By the time fall goods hit in August, the department store chain will have switched out 47 percent of its prior assortment.
Based on all those merchandise changes, the company has forecast better sales in the second half, after being down 18.9 percent on a comparable-store sales basis in the first quarter, though officials don’t say how much better they envision sales to be.
Next year, styles from Marchesa’s Georgina Chapman as well as William Rast will be added, along with Watchgear by Tourneau and the Martha Stewart shop, which will anchor the home department.
Other additions coming up: Happy Chic by Jonathan Adler; a collection of products by Michael Graves, who previously had a collection at Target; a Design by Conran line of furniture, decorative home and lighting by British designer Terence Conran, and a line from Bodum, the Danish kitchen goods producer.
For Johnson, a top priority is to fine-tune the chain’s three-tiered pricing strategy, which has confused many shoppers. Tweaking will be apparent in August, but so far Penney’s has been mum on what will transpire.
Johnson told WWD that the goal is “to communicate the benefits of our new pricing structure to our customers.” He said the pricing message needs to be simplified. Penney’s pricing scheme involves everyday low prices, monthly values and clearances every other Friday that could run for a few days. Formerly, Penney’s notoriously played the “high-low” pricing game and was highly promotional.
But Penney’s pricing became even more confusing this month, when the company introduced new marked-down items every Friday, instead of the first and third Fridays, as it had been doing all year. Penney’s always has clearance items in the store and only this year introduced Fridays as the starting point for fresh clearance items. Officials also noted that July is a clearance month throughout the industry, suggesting that the pickup on markdowns was warranted.
During the interview, Johnson stressed that the company has not been reversing its pricing or business strategy, and insisted that recent media reports that Penney’s was adding sales or reverting back to coupons have been inaccurate. “We will not be bringing coupons back and not bringing sales back,” Johnson said. “There will be no change in the business strategy. We believe the transformation is on track.”
Johnson also assured that Tuesday’s cutbacks — hitting finance, information technology, product development and sourcing departments the hardest — marks “the final phase of our home-office reorganization. We are confident that we have completed our reorganization for the transformation of J.C. Penney.”
There will be 3,100 team members employed at the Plano home office after Tuesday’s cutbacks, down from 4,000 at the beginning of the year. The $16.5 billion Penney’s was long believed to have a home-office team that was outsized considering the size of the company and compared to some competitors. The head count has been as high as 5,900 in recent history, according to reports.
Penney’s first round of headquarters’ cuts occurred in April when about 600 associates primarily in merchandising, planning and allocation and marketing were dismissed. In May, cuts were made at stores, though Penney’s did not have a figure on how many store workers were let go. In addition, a call center in Pittsburgh shut down in the beginning of July, affecting another 300 employees.

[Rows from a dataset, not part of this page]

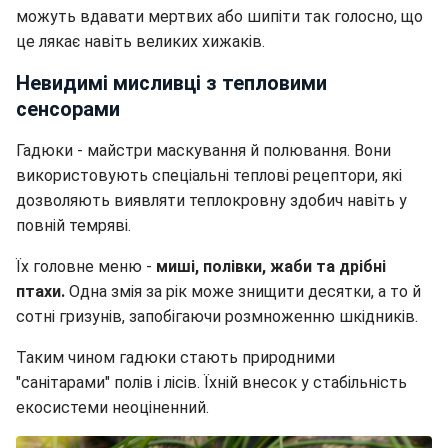
можуть вдавати мертвих або шипіти так голосно, що
це лякає навіть великих хижаків.
Невидимі мисливці з тепловими
сенсорами
Гадюки - майстри маскування й полювання. Вони
використовують спеціальні теплові рецептори, які
дозволяють виявляти теплокровну здобич навіть у
повній темряві.
Їх головне меню -
миші, полівки, жаби та дрібні
птахи.
Одна змія за рік може знищити десятки, а то й
сотні гризунів, запобігаючи розмноженню шкідників.
Таким чином гадюки стають природними
"санітарами" полів і лісів. Їхній внесок у стабільність
екосистеми неоціненний.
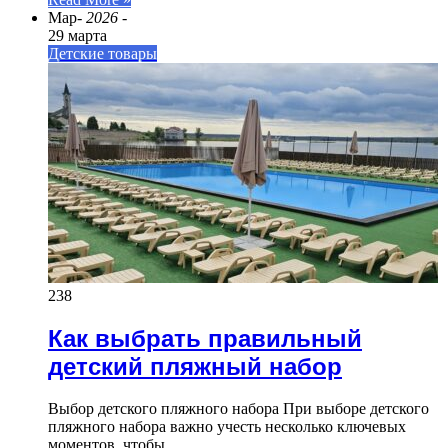
Мар
- 2026 -
29 марта
Детские товары
238
Как выбрать правильный
детский пляжный набор
Выбор детского пляжного набора При выборе детского
пляжного набора важно учесть несколько ключевых
моментов, чтобы…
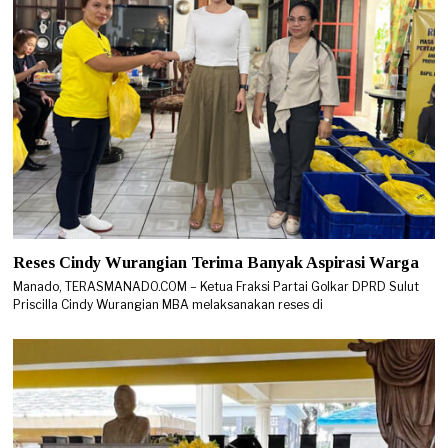
Reses Cindy Wurangian Terima Banyak Aspirasi Warga
Manado, TERASMANADO.COM – Ketua Fraksi Partai Golkar DPRD Sulut
Priscilla Cindy Wurangian MBA melaksanakan reses di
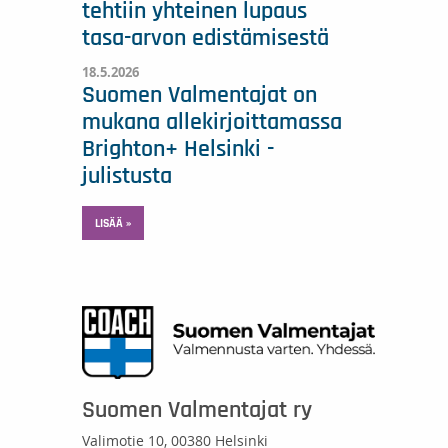
tehtiin yhteinen lupaus
tasa-arvon edistämisestä
18.5.2026
Suomen Valmentajat on
mukana allekirjoittamassa
Brighton+ Helsinki -
julistusta
LISÄÄ »
Suomen Valmentajat ry
Valimotie 10, 00380 Helsinki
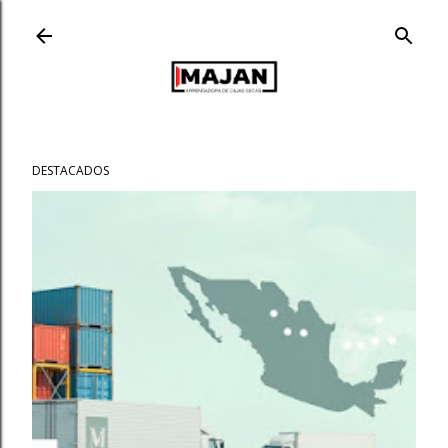
Ir al contenido principal
DESTACADOS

Johnson said the downsized organization would align better with the company’s reinvention, make the company more competitive and further reduce costs. “It’s a smaller team for a simpler business model,” Johnson said.
“It’s been a very challenging and emotional period and very disconcerting for our workers,” Johnson said. “The good news is that people here can now put their heads down and go back to work. We’re done for this year. There will be no more structural changes this year.”
While cutbacks usually go over well on Wall Street, that wasn’t the case with Penney’s on Tuesday when the stock dropped 5.76 percent, or $1.27, to $20.76. Over the past 52 weeks, the stock has declined 31 percent.